Melville Heights is a pleasant, affluent neighborhood located in Bristol, England. When the wife of a well respected and much beloved principle of a local high school is found murdered in her families kitchen, everyone is shocked. As investigators begin to pursue leads, it seems that there is no shortage of secrets among the neighbors, and there is no shortage of suspects.
Point of view
So this read is told from a few different characters points of view which also alternate between the weeks leading up the murder to the interrogation transcripts from after the murder.
The plot mainly focuses on a few main characters from the neighborhood; Firstly, the Fitzwilliam family which consists of Tom, esteemed principle and husband of murder the victim, and their teenage son Freddie.
Everyone loves Tom, especially his teenage students, which leaves the reader to think that perhaps he is not as squeaky clean as his colleges and students parents perceive him to be. Freddie is a voyeur. Taking pictures of the women on his street without their knowledge and cataloging everyone’s moves in a journal he keeps in his room.

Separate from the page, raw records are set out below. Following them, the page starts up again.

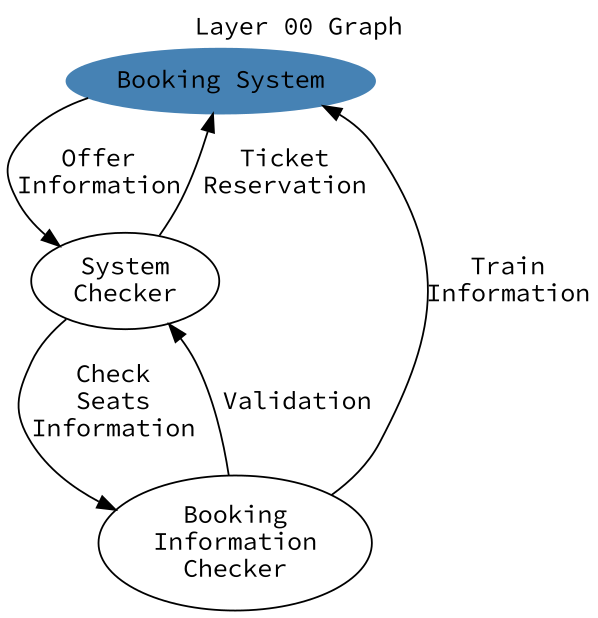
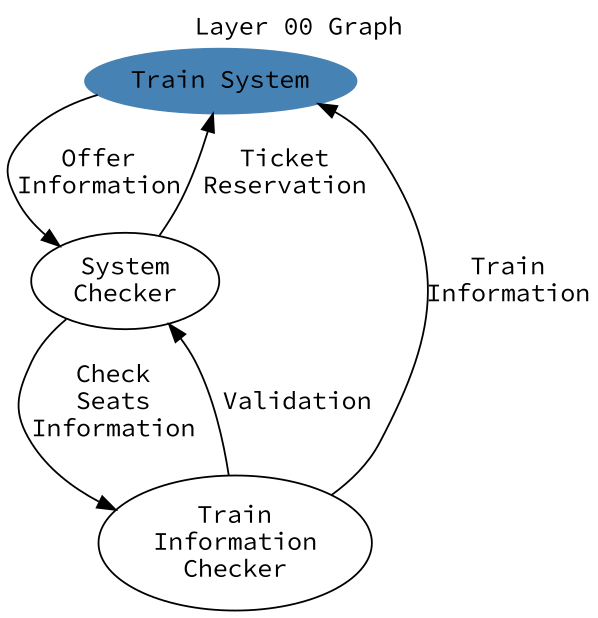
  digraph {
    fontname="Source Code Pro"
    label="Layer 00 Graph"
    labelloc=t
    node [fontname="Source Code Pro" shape=ellipse]
    edge [fontname="Source Code Pro"]
-   n1 [color=steelblue label="Booking System" style=filled]
+   n1 [color=steelblue label="Train System" style=filled]
    n2 [label="System\nChecker"]
-   n3 [label="Booking\nInformation\nChecker"]
+   n3 [label="Train\nInformation\nChecker"]
    n1 -> n2 [label="Offer\nInformation"]
    n2 -> n1 [label="Ticket\nReservation"]
    n2 -> n3 [label="Check\nSeats\nInformation"]
    n3 -> n1 [label="Train\nInformation"]
    n3 -> n2 [label=Validation]
  }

Joey Mullen is new to the neighborhood and living with her new husband in her brother and sister in laws house. She immediately becomes infatuated with Tom, and him with her, and the weeks leading up to the murder are filled with increasingly flirtatious interactions between the two until eventually Tom reserves a hotel room for them the night of the murder.
Teenager and student of Toms, Jenna has her suspicions about Tom herself. Living with her mentally unstable mother, she soon finds herself sucked into (at least some of) her mothers delusions about the Fitzwilliams. The unreliability of Jennas mother really makes for an interesting perspective for the read. How much is paranoia and how much is rooted in fact?
So like I said up top, this one was far too predictable as a thriller. I knew about halfway through how it would end (and I was correct). There were small, insignificant differences to how the reader wound up with all the info for the big reveal in the end, but they were inconsequential in the grand scheme of things leaving me really left wanting for some shocking turn of events. I kept waiting for the rug to be pulled out from under me but it just didn’t happen.
Since I still really enjoyed Girls in the Garden, I haven’t given up all hope in Jewell, and will more than likely pick up some more reads and hope for a redemption.